WHAT THE TASK REQUIRES
Reproduce the text of the listing with "NAR reported" swapped for "The association reported" everywhere it occurs and every other line left unchanged. Omit the pictures.

# # #

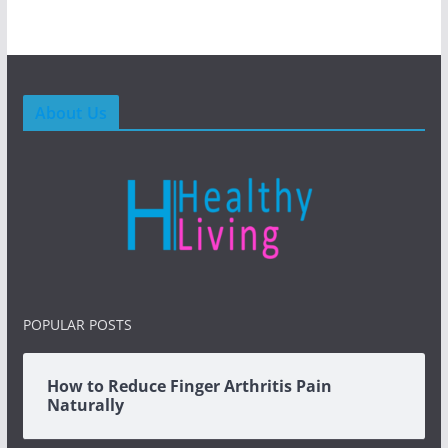
About Us
POPULAR POSTS
How to Reduce Finger Arthritis Pain
Naturally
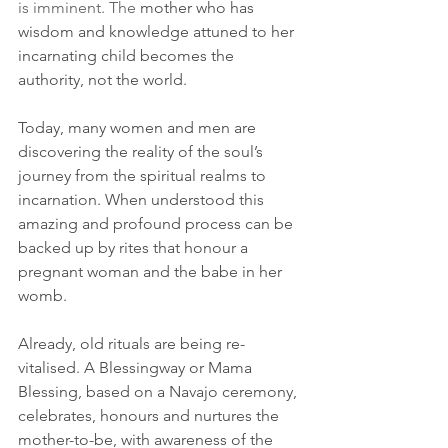
is imminent. The
 mother who has 
wisdom and knowledge attuned to her 
incarnating child becomes the 
authority, not the world.
Today, many women and men are 
discovering the reality of the soul’s 
journey from the spiritual realms to 
incarnation. When understood this 
amazing and profound process can be 
backed up by rites that honour a 
pregnant woman and the babe in her 
womb. 
Already, old rituals are being re-
vitalised. A Blessingway or Mama 
Blessing, based on a Navajo ceremony, 
celebrates, honours and nurtures the 
mother-to-be, with awareness of the 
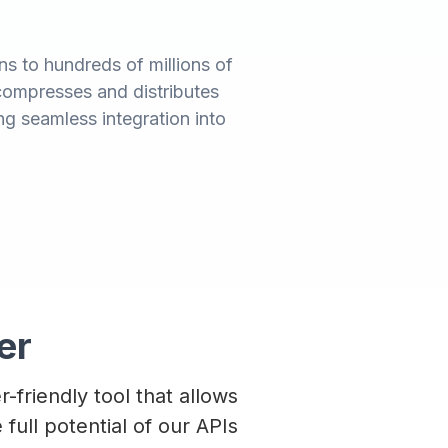
s to hundreds of millions of
compresses and distributes
wing seamless integration into
er
r-friendly tool that allows
full potential of our APIs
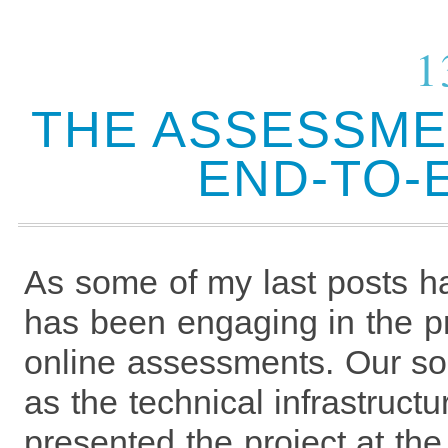
1
THE ASSESSME
END-TO-
As some of my last posts h
has been engaging in the pr
online assessments. Our so
as the technical infrastruct
presented the project at t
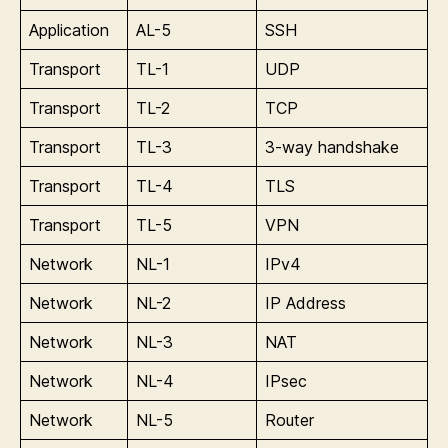
Application
AL-5
SSH
Transport
TL-1
UDP
Transport
TL-2
TCP
Transport
TL-3
3-way handshake
Transport
TL-4
TLS
Transport
TL-5
VPN
Network
NL-1
IPv4
Network
NL-2
IP Address
Network
NL-3
NAT
Network
NL-4
IPsec
Network
NL-5
Router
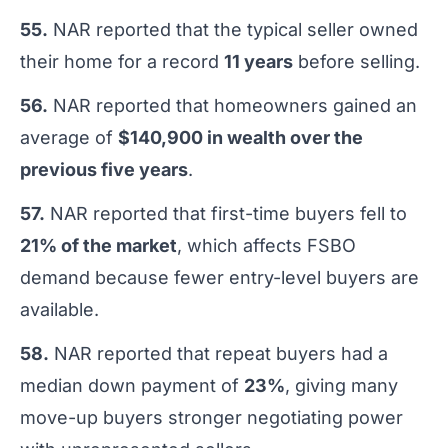
55.
NAR reported that the typical seller owned
their home for a record
11 years
before selling.
56.
NAR reported that homeowners gained an
average of
$140,900 in wealth over the
previous five years
.
57.
NAR reported that first-time buyers fell to
21% of the market
, which affects FSBO
demand because fewer entry-level buyers are
available.
58.
NAR reported that repeat buyers had a
median down payment of
23%
, giving many
move-up buyers stronger negotiating power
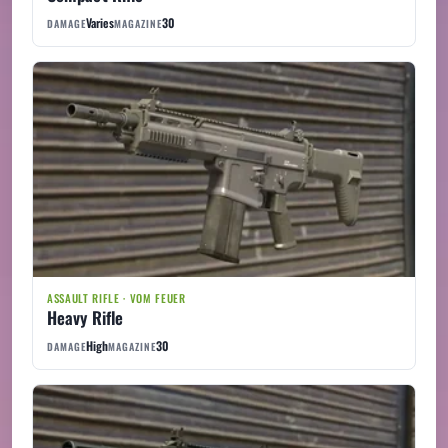
Varies
30
DAMAGE
MAGAZINE
ASSAULT RIFLE · VOM FEUER
Heavy Rifle
High
30
DAMAGE
MAGAZINE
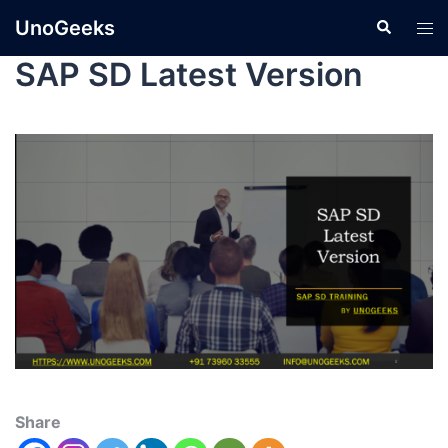
UnoGeeks
SAP SD Latest Version
Share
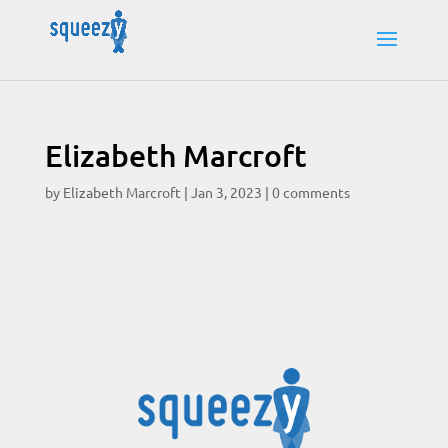
Elizabeth Marcroft
by
Elizabeth Marcroft
|
Jan 3, 2023
|
0 comments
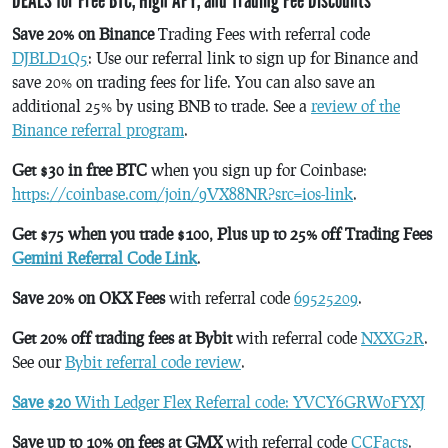
Save 20% on Binance
Trading Fees with referral code
DJBLD1Q5
: Use our referral link to sign up for Binance and
save 20% on trading fees for life. You can also save an
additional 25% by using BNB to trade. See a
review of the
Binance referral program
.
Get $30 in free BTC
when you sign up for Coinbase:
https://coinbase.com/join/9VX88NR?src=ios-link
.
Get $75 when you trade $100, Plus up to 25% off Trading Fees
Gemini Referral Code Link
.
Save 20% on OKX Fees
with referral code
69525209
.
Get 20% off trading fees at Bybit
with referral code
NXXG2R
.
See our
Bybit referral code review
.
Save $20
With Ledger Flex Referral code: YVCY6GRW0FYXJ
Save up to 10% on fees at GMX
with referral code
CCFacts
.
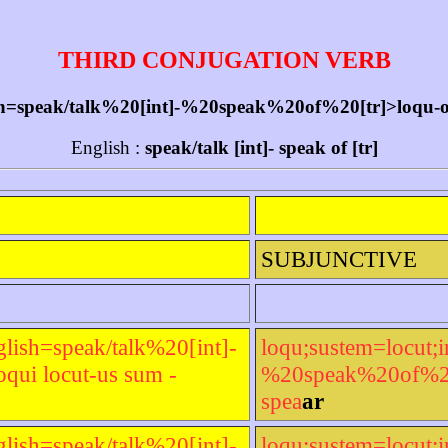
THIRD CONJUGATION VERB
sh=speak/talk%20[int]-%20speak%20of%20[tr]>loqu-or l
English :
speak/talk [int]- speak of [tr]
SUBJUNCTIVE
glish=speak/talk%20[int]-
loqu;sustem=locut;i
qui locut-us sum -
%20speak%20of%20[t
spea
ar
glish=speak/talk%20[int]-
loqu;sustem=locut;i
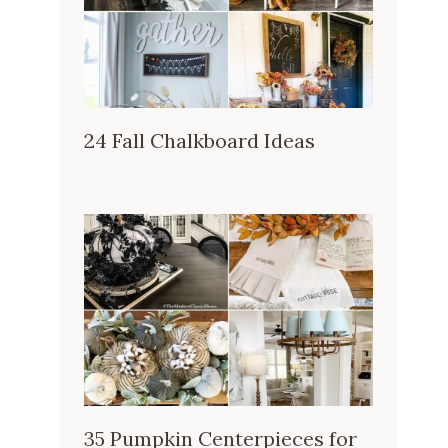
24 Fall Chalkboard Ideas
35 Pumpkin Centerpieces for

# # #

RESULT FOR THIS TASK
About Us
POPULAR POSTS
How to Reduce Finger Arthritis Pain
Naturally
is imminent. The
 mother who has 
wisdom and knowledge attuned to her 
incarnating child becomes the 
authority, not the world.
Today, many women and men are 
discovering the reality of the soul’s 
journey from the spiritual realms to 
incarnation. When understood this 
amazing and profound process can be 
backed up by rites that honour a 
pregnant woman and the babe in her 
womb. 
Already, old rituals are being re-
vitalised. A Blessingway or Mama 
Blessing, based on a Navajo ceremony, 
celebrates, honours and nurtures the 
mother-to-be, with awareness of the 
s to hundreds of millions of
compresses and distributes
wing seamless integration into
er
r-friendly tool that allows
full potential of our APIs
1
THE ASSESSME
END-TO-
As some of my last posts h
has been engaging in the pr
online assessments. Our so
as the technical infrastruct
presented the project at t
Application
AL-5
SSH
Transport
TL-1
UDP
Transport
TL-2
TCP
Transport
TL-3
3-way handshake
Transport
TL-4
TLS
Transport
TL-5
VPN
Network
NL-1
IPv4
Network
NL-2
IP Address
Network
NL-3
NAT
Network
NL-4
IPsec
Network
NL-5
Router
55.
The association reported that the typical seller owned
their home for a record
11 years
before selling.
56.
The association reported that homeowners gained an
average of
$140,900 in wealth over the
previous five years
.
57.
The association reported that first-time buyers fell to
21% of the market
, which affects FSBO
demand because fewer entry-level buyers are
available.
58.
The association reported that repeat buyers had a
median down payment of
23%
, giving many
move-up buyers stronger negotiating power
Varies
30
DAMAGE
MAGAZINE
ASSAULT RIFLE · VOM FEUER
Heavy Rifle
High
30
DAMAGE
MAGAZINE
UnoGeeks
SAP SD Latest Version
Share
Elizabeth Marcroft
by
Elizabeth Marcroft
|
Jan 3, 2023
|
0 comments
Save 20% on Binance
Trading Fees with referral code
DJBLD1Q5
: Use our referral link to sign up for Binance and
save 20% on trading fees for life. You can also save an
additional 25% by using BNB to trade. See a
review of the
Binance referral program
.
Get $30 in free BTC
when you sign up for Coinbase:
https://coinbase.com/join/9VX88NR?src=ios-link
.
Get $75 when you trade $100, Plus up to 25% off Trading Fees
Gemini Referral Code Link
.
Save 20% on OKX Fees
with referral code
69525209
.
Get 20% off trading fees at Bybit
with referral code
NXXG2R
.
See our
Bybit referral code review
.
Save $20
With Ledger Flex Referral code: YVCY6GRW0FYXJ
Save up to 10% on fees at GMX
with referral code
CCFacts
.
THIRD CONJUGATION VERB
sh=speak/talk%20[int]-%20speak%20of%20[tr]>loqu-or l
English :
speak/talk [int]- speak of [tr]
SUBJUNCTIVE
glish=speak/talk%20[int]-
loqu;sustem=locut;i
qui locut-us sum -
%20speak%20of%20[t
spea
ar
glish=speak/talk%20[int]-
loqu;sustem=locut;i
24 Fall Chalkboard Ideas
35 Pumpkin Centerpieces for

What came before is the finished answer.